Bambola disarticolata, figura ibrida, arti isolati, illuminati da una luce fredda. Nelle immagini di Mari Katayama, il corpo diventa un campo di sperimentazione, un mezzo per immergersi nell’astrazione.
Nata con una malattia rara, l’artista ha dovuto scegliere di farsi amputare le gambe all’età di nove anni. Una decisione che influenza profondamente il suo processo creativo. Perché è attraverso l’arte e la fotografia, ma anche la scultura, la pittura, il video, che l’artista riesce a esprimersi.
Home again è un’immersione in un mondo a parte, tra messa in scena e intima confessione.

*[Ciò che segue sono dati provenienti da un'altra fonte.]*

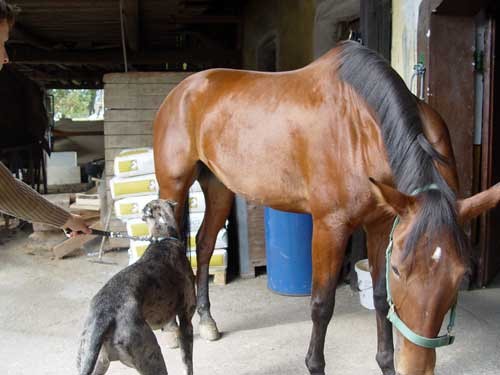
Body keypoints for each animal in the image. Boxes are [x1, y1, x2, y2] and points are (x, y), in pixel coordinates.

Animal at [77, 200, 196, 375]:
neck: (163, 238)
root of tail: (103, 317)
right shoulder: (186, 322)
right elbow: (188, 365)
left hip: (94, 360)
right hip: (152, 357)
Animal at [152, 41, 500, 375]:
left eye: (462, 274)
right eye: (399, 270)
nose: (416, 368)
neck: (364, 125)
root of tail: (183, 89)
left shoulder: (381, 223)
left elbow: (379, 297)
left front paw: (387, 363)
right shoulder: (329, 227)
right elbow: (322, 304)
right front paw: (315, 364)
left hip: (219, 187)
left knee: (205, 244)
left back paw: (206, 320)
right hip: (173, 186)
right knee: (166, 244)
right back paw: (170, 329)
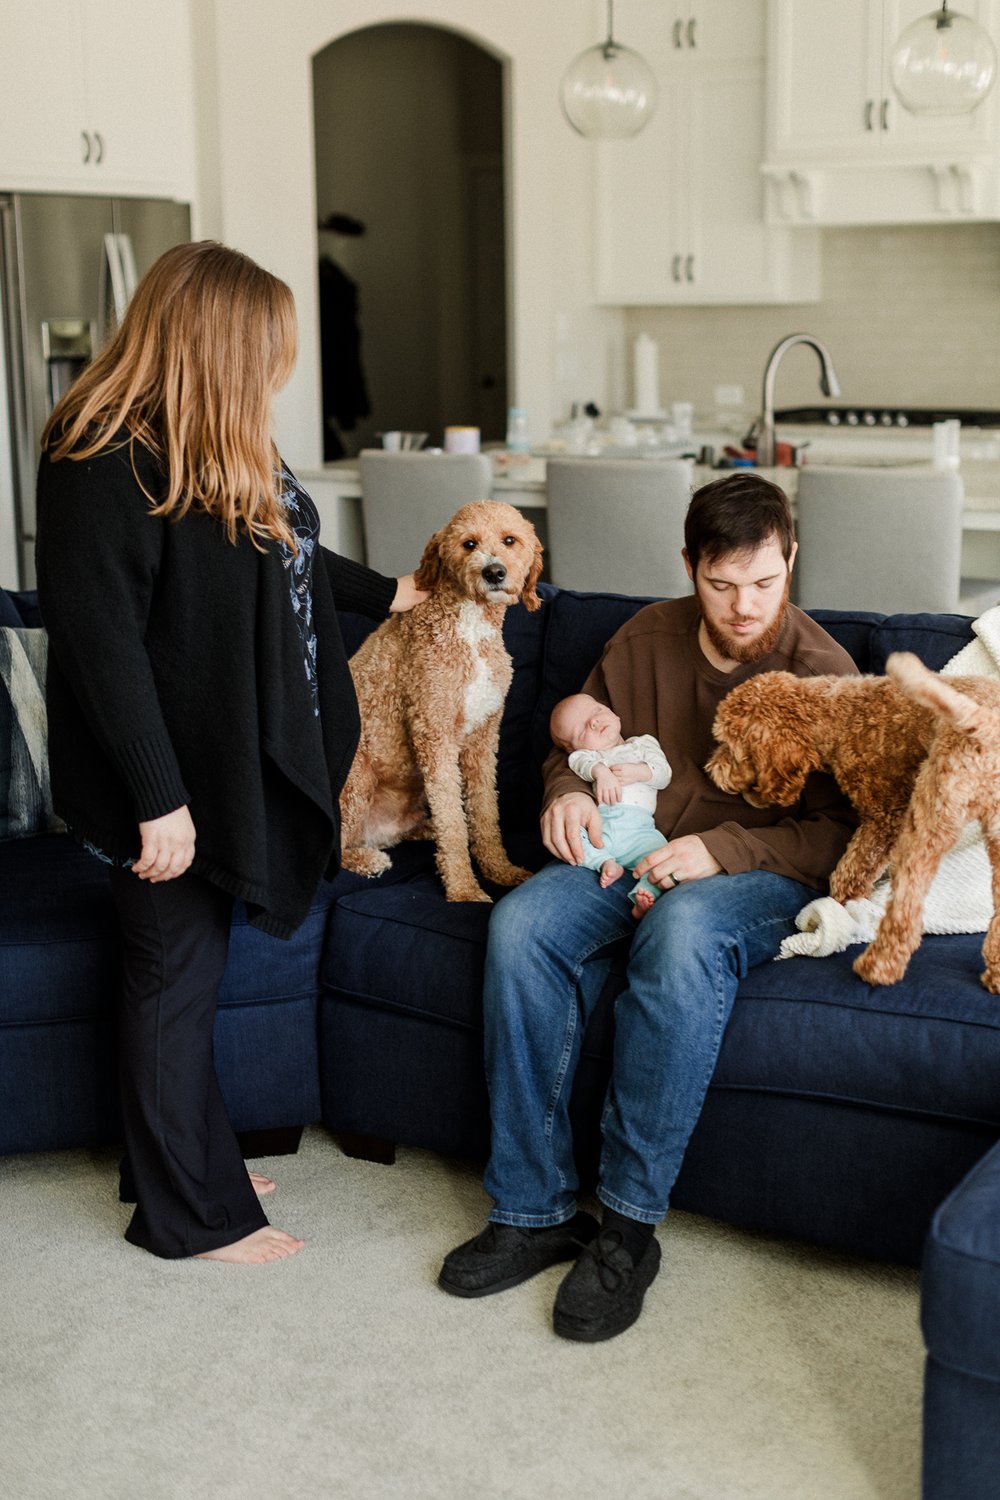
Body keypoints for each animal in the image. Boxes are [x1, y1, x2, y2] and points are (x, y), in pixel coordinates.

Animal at [340, 501, 542, 900]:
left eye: (509, 540)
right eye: (469, 543)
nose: (494, 571)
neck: (470, 628)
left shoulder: (483, 737)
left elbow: (483, 813)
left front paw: (499, 870)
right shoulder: (435, 735)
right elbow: (453, 821)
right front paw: (464, 890)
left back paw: (422, 831)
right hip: (357, 778)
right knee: (335, 848)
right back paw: (368, 860)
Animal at [704, 651, 1000, 990]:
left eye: (729, 744)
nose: (711, 770)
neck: (835, 716)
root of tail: (985, 723)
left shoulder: (884, 817)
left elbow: (849, 872)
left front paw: (841, 904)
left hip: (929, 819)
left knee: (906, 909)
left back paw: (877, 968)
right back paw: (996, 974)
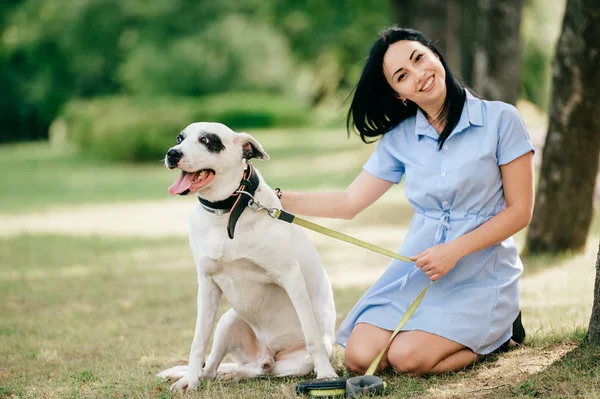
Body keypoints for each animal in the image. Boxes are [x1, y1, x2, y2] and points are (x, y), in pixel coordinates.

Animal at [157, 122, 338, 394]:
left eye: (207, 140)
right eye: (180, 138)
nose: (172, 153)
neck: (228, 211)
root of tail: (265, 353)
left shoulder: (291, 278)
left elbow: (312, 336)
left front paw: (327, 374)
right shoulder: (207, 285)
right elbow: (198, 341)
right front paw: (189, 380)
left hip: (293, 361)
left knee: (265, 370)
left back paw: (241, 372)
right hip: (227, 321)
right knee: (213, 367)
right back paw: (217, 374)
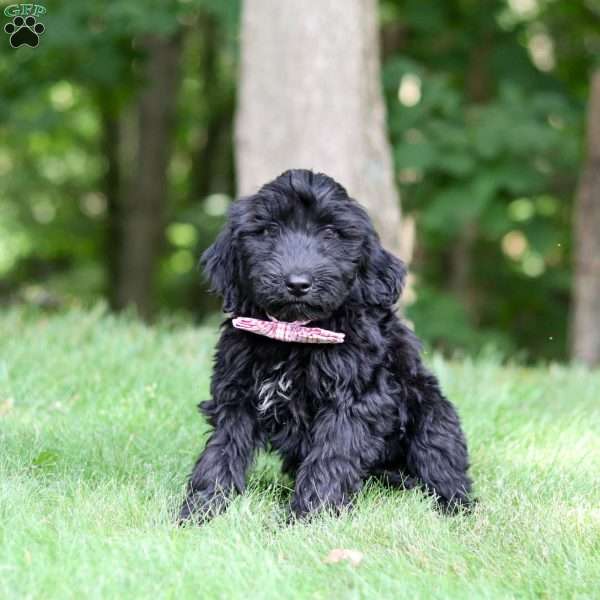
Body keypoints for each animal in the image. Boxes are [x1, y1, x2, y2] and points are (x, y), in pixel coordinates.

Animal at [180, 169, 472, 520]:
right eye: (270, 230)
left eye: (330, 233)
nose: (297, 283)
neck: (290, 335)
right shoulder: (236, 394)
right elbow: (222, 450)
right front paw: (200, 509)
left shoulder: (352, 401)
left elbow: (331, 457)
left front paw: (309, 517)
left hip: (432, 412)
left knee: (440, 459)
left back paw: (453, 504)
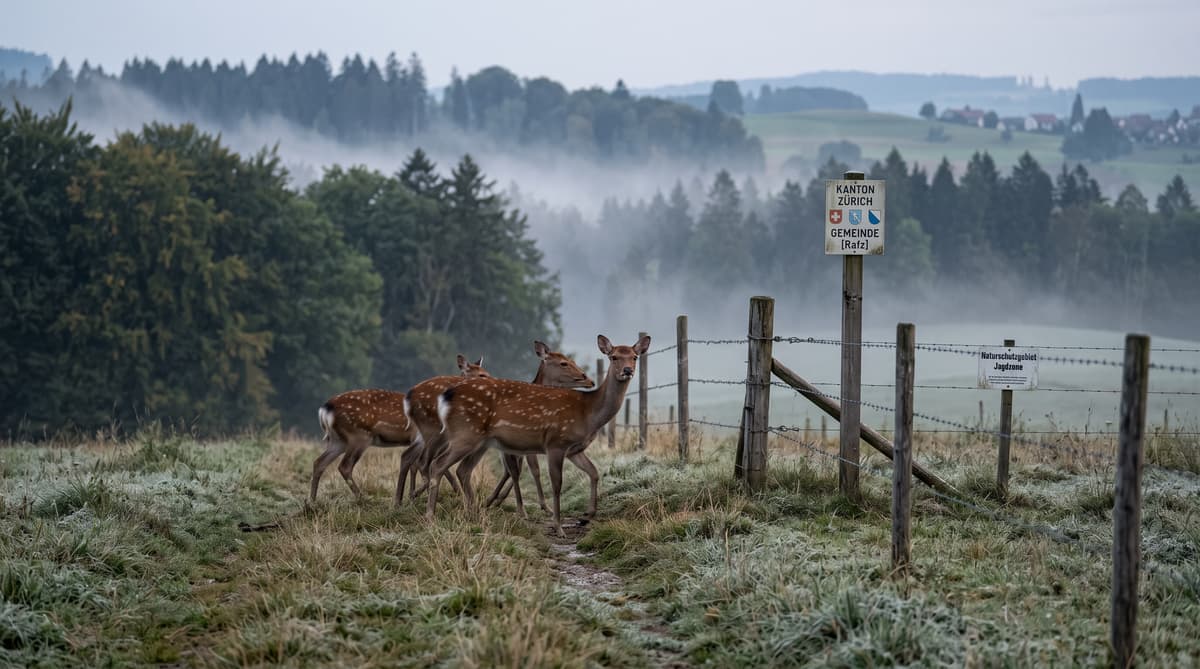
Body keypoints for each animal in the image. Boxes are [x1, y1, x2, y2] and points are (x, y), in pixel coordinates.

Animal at [312, 354, 488, 503]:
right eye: (481, 374)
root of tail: (325, 409)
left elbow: (423, 465)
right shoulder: (421, 439)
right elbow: (423, 464)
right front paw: (414, 495)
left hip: (338, 440)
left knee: (319, 462)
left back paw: (312, 502)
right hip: (358, 436)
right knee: (345, 466)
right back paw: (363, 499)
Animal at [399, 341, 595, 511]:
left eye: (571, 360)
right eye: (564, 363)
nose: (588, 379)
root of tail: (408, 398)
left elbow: (518, 470)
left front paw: (494, 500)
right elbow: (521, 470)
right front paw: (531, 507)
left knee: (412, 457)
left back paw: (406, 499)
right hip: (436, 432)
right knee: (425, 461)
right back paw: (420, 496)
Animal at [426, 334, 649, 536]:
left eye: (634, 357)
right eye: (613, 357)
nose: (627, 371)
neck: (588, 413)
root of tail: (446, 396)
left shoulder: (574, 449)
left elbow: (594, 472)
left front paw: (586, 516)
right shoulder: (556, 443)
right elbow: (557, 484)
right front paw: (558, 527)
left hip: (480, 442)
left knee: (462, 470)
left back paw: (474, 513)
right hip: (464, 434)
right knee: (438, 464)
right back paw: (431, 517)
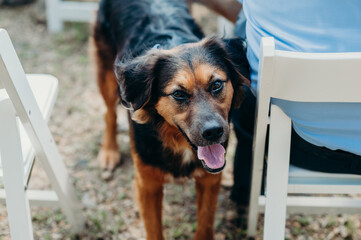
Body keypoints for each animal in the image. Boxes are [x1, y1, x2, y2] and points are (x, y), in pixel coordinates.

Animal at [91, 0, 249, 238]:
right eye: (178, 94)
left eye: (216, 85)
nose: (214, 132)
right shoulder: (147, 183)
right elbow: (154, 229)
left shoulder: (210, 180)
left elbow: (205, 223)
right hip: (107, 73)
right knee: (109, 112)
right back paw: (109, 151)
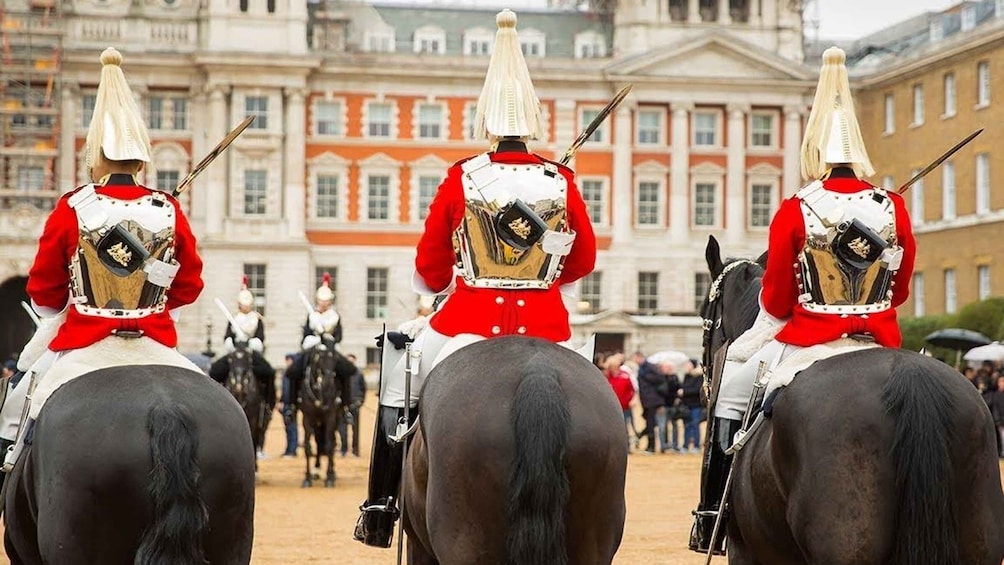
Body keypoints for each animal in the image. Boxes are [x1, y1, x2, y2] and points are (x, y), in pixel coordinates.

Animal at [295, 339, 355, 487]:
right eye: (320, 357)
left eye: (336, 358)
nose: (328, 382)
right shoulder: (307, 418)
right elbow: (307, 447)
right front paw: (307, 478)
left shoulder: (330, 418)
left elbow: (328, 445)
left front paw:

Riunendo istantanee scattate dal 2009 e la sua ultima serie In the Water, realizzata dopo la nascita di sua figlia.
La mostra mette in dialogo la singolarità del suo corpo con il paesaggio. Sulle rive, tra conchiglie e rifiuti, l’artista diventa una creatura ibrida, composta da vari accessori, appartenenti sia al nostro mondo che all’oceano. E, al centro di questa poetica messa in scena, Mari Katayama interroga in contrappunto il nostro rapporto con il paesaggio, la nostra visione del naturale, dell’artificiale, del bello e del diverso.
Fotografa e protagonista, performer e metteur en scène, sarta e decoratrice, Mari Katayama inventa mille racconti giustapposti. L’artista dispiega intorno al suo corpo un mondo unico dove la disabilità diventa supporto per un’immaginazione infinita e disinibita. Bambola sensuale, novella Verere che sorge dalle acque, attraverso le gigantografie di In the Water mostra i suoi arti amputati rivestiti di polvere dorata.
Mari Katayama permette al visitatore di vedere nella sua diversità non una mancanza ma un segno positivo di distinzione, un’indeterminatezza che permette di immaginare una moltitudine di identità e storie.